**Tarefa obrigatória:** Redigite sem nenhuma alteração um trecho do texto sobre geoengenharia. Comece nas palavras que contêm "Pesquisadores suíços avaliam" e pare depois de "da natureza perdida.".

**Texto citado:**
┌──

Pesquisadores suíços avaliam que a plantação de um trilhão de árvores poderia remover 200 bilhões de toneladas de carbono da atmosfera nas próximas décadas. Plantações extensas de árvore em áreas degradadas restaurariam um pouco da natureza perdida.
A “administração de radiação solar” demonstra que os vulcões podem ajudar a resfriar o mundo e ensinar as pessoas a agir de forma semelhante ao lançamento de partículas reflexivas na estratosfera, como fazem o Etna e companhia.
Um dos projetos mais ambiciosos é conduzido pelo químico Frank Keutsch, que trabalha para o Programa de Pesquisa em Geoengenharia de Harvard, com financiamento de Bill Gates. As partículas refratariam os raios solares e, com a criação de nuvens sintéticas, as temperaturas devem baixar. “Achei a ideia totalmente louca e um bocado desconcertante”, disse Keutsch.
Seja qual for a solução salvadora, analisa Kolbert, a única maneira de implementá-la depende tanto da atuação proativa dos cientistas como a colaboração de decisões políticas. O resultado não será, admite, um retorno aos tempos pré-industriais, mas a criação de “um clima sem precedentes para um mundo sem precedentes”.

└──

**Extrato de dados:**
┌──

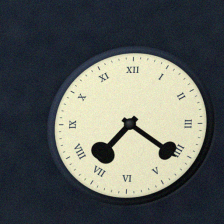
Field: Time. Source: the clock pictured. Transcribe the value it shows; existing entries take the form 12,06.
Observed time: 7,21
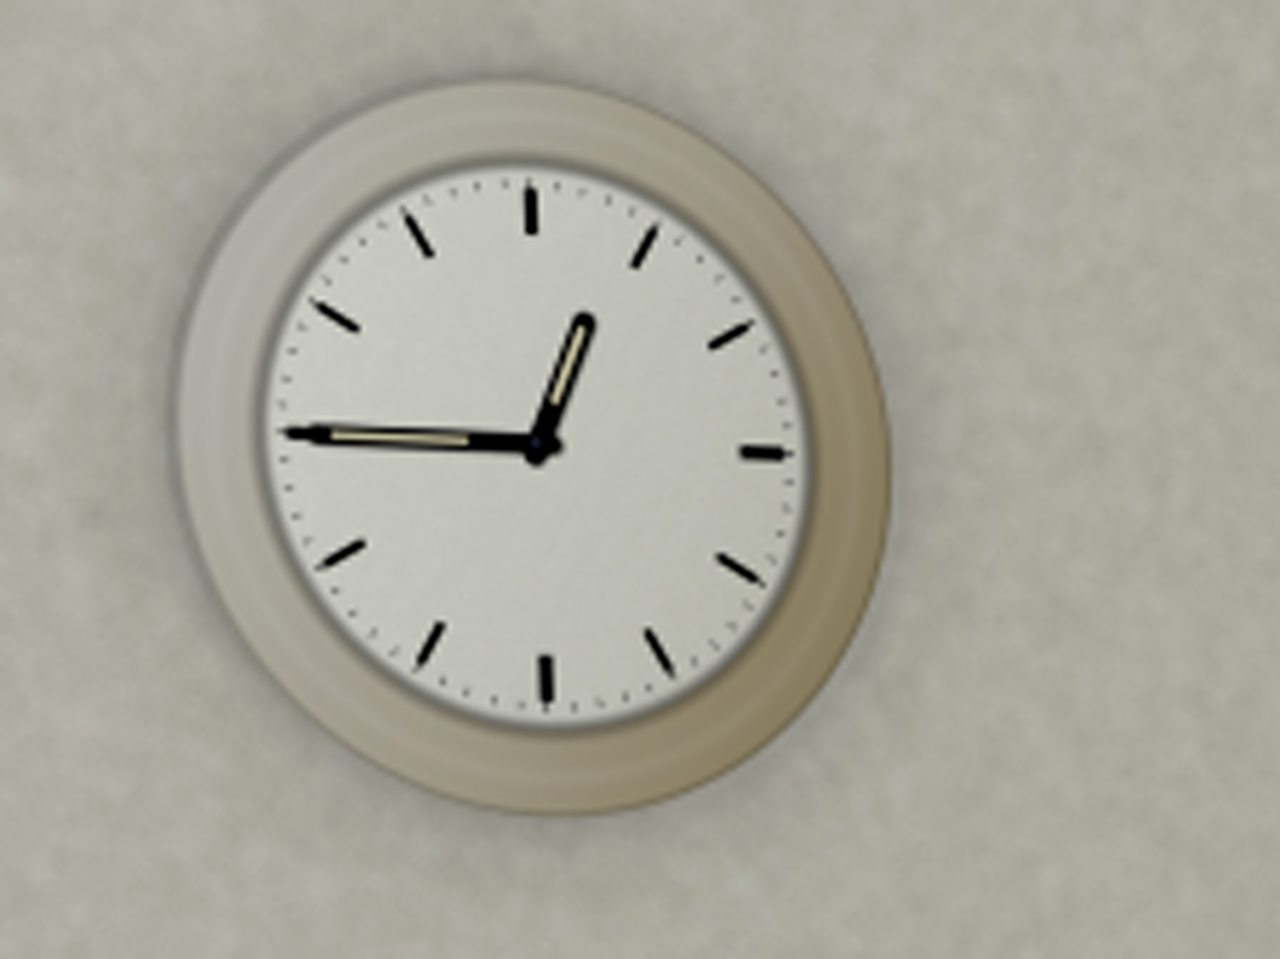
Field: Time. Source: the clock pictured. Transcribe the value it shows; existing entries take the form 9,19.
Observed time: 12,45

└──

**Resultado da tarefa:**
Pesquisadores suíços avaliam que a plantação de um trilhão de árvores poderia remover 200 bilhões de toneladas de carbono da atmosfera nas próximas décadas. Plantações extensas de árvore em áreas degradadas restaurariam um pouco da natureza perdida.